Updated

Forget shaky drawings of trees, butterflies and bunnies. Children in a western Mexico state besieged by drug violence have helped produce a book that is full of images of their reality: Shootouts, kidnappings, robberies and grenade attacks that kids are increasingly being exposed to.

The book, "The Mexico I Live," was released Tuesday by the Michoacan state Human Rights Commission and a local university. It contains 45 drawings, most of them of bloody scenes and shootouts taking place outside supermarkets or parks.

One drawing highlights a scene outside a supermarket where a federal police officer is firing his automatic weapon while a man in a baseball cap tosses a grenade at him.

Another child drew the lifeless body of a man who had been shot six times in the stomach and is lying on a pool of blood while his attacker stands over him holding an automatic rifle.

The drawings were selected from a 2010 competition that had called on children between the ages of 7 and 12 to draw pictures alluding to Mexico's 200 years since the start of its battle for independence from Spain. Instead, children drew about their experiences with drug violence.

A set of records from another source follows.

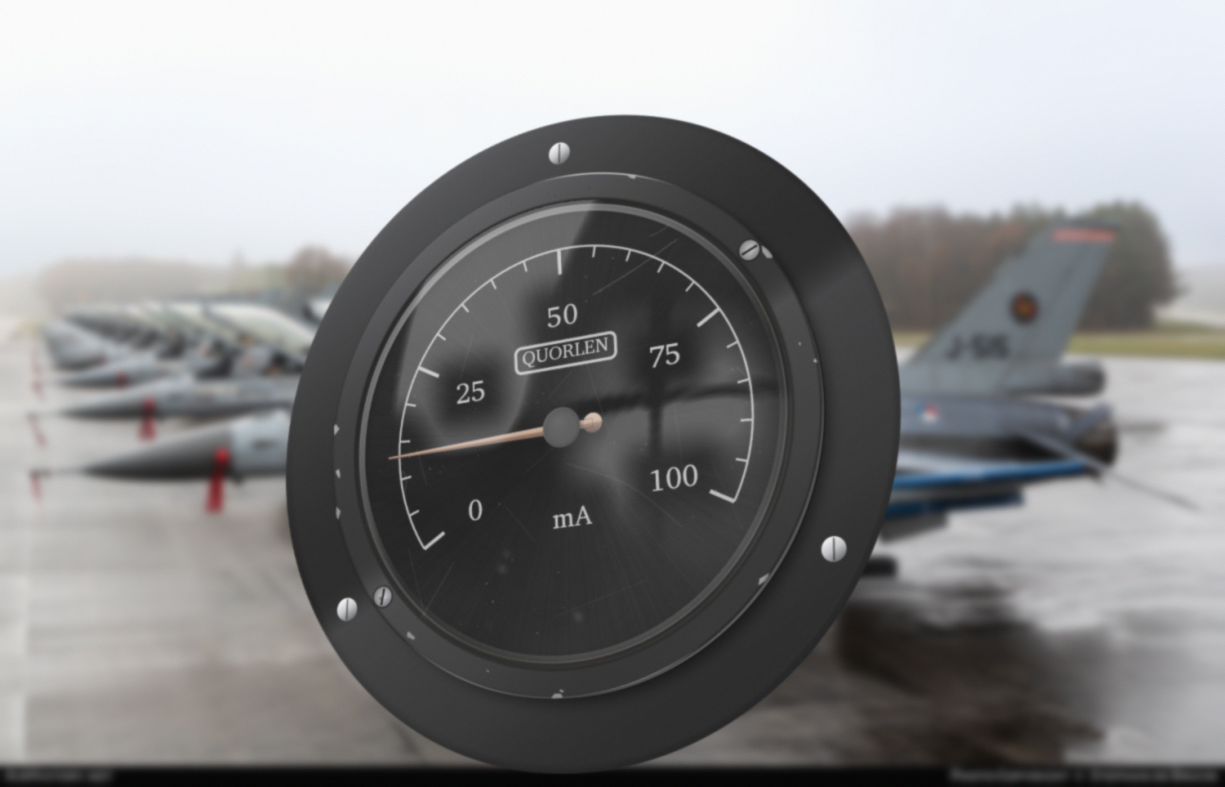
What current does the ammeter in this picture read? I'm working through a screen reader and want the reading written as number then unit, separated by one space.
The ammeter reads 12.5 mA
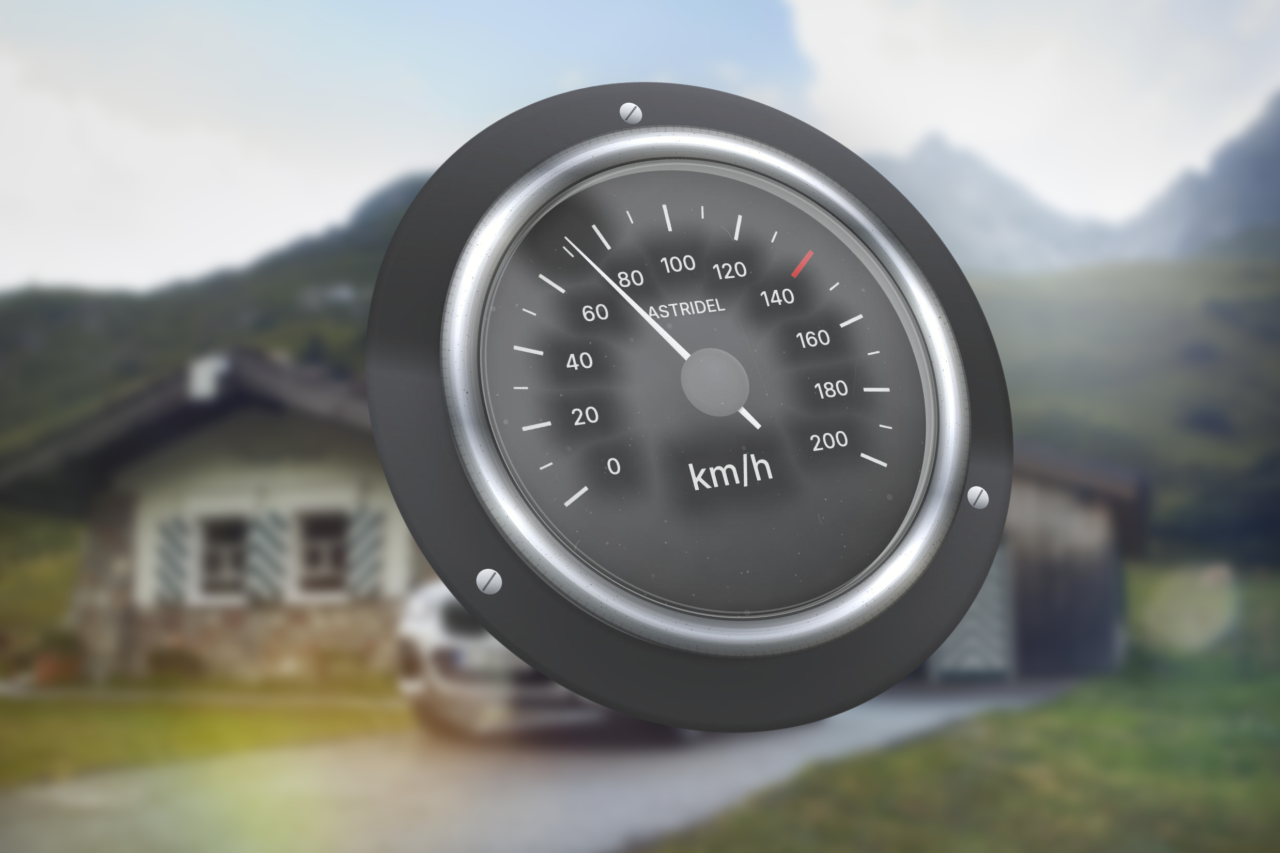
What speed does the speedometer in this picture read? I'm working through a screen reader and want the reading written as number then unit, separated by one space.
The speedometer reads 70 km/h
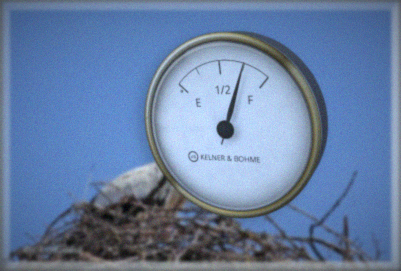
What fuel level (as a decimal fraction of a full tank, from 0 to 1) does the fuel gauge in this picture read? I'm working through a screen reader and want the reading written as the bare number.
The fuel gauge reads 0.75
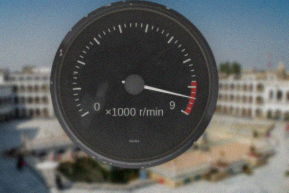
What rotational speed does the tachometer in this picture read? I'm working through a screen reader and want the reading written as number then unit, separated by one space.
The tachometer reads 8400 rpm
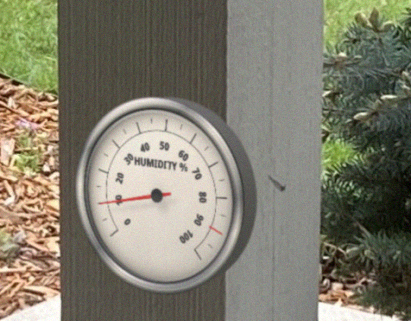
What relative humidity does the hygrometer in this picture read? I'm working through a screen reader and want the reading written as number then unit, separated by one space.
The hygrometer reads 10 %
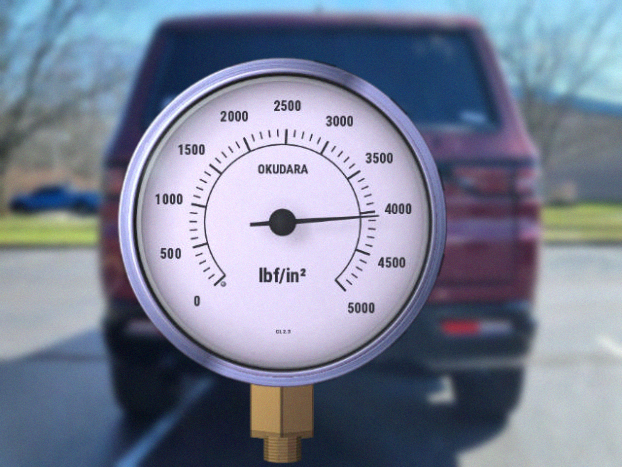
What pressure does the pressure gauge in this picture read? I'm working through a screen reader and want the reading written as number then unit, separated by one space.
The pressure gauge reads 4050 psi
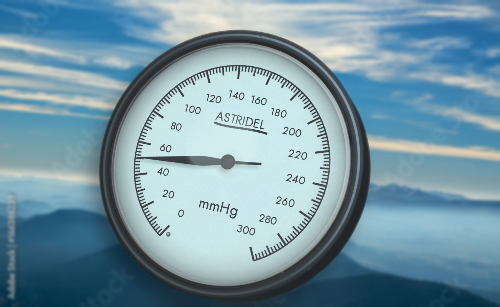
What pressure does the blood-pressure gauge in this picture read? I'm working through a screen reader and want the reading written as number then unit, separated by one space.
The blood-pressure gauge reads 50 mmHg
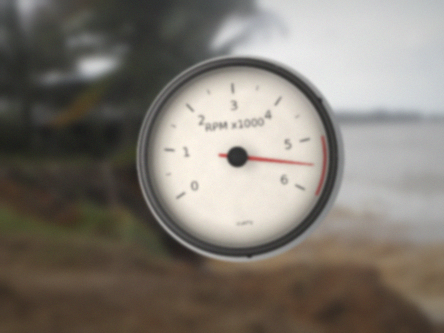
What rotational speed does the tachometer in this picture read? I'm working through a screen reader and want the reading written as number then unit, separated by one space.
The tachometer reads 5500 rpm
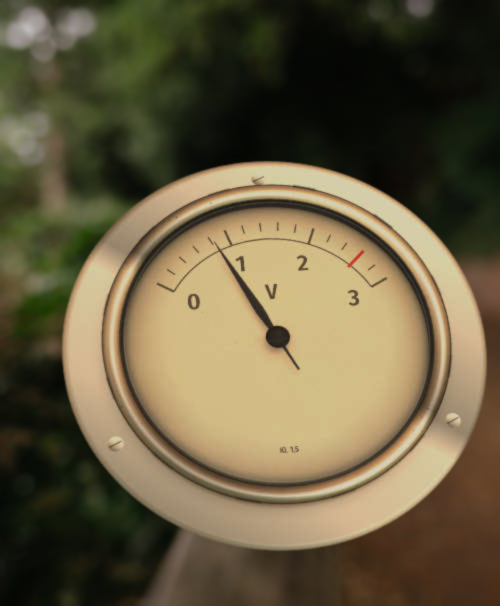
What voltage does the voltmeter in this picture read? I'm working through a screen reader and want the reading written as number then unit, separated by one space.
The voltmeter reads 0.8 V
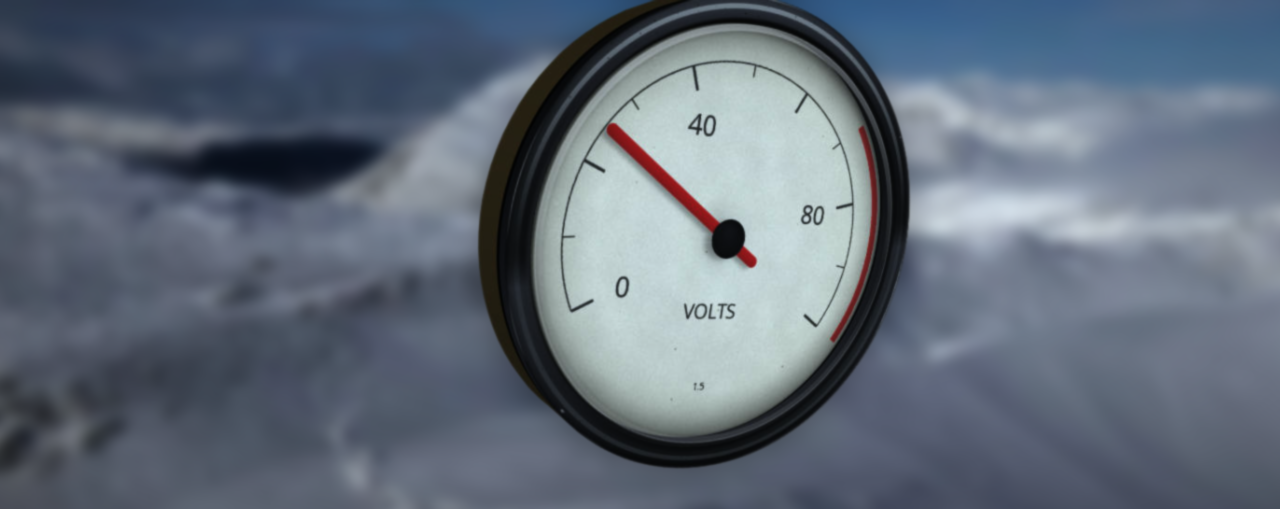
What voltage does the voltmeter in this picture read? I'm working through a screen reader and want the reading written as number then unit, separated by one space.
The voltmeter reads 25 V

The pictures "show explicit images of a society devoted to drug trafficking, violence and of abuses against minors," said university professor Araceli Colin, who was part of the selection committee.

Michoacan is the home territory of the violent La Familia drug cartel, which has mounted several ambush-style attacks on police in the last two years.

Children are increasingly falling victim to the brutal violence of Mexico's drug war, a conflict that has killed more than 34,000 people since December 2006, when President Felipe Calderon first launched an all-out offensive against cartels in his home state of Michoacan.

The nonprofit group Network for the Rights of Children in Mexico estimates 994 children and youths under 18 were killed in drug violence between late 2006 and late 2010 across the country, and says the number has risen since then.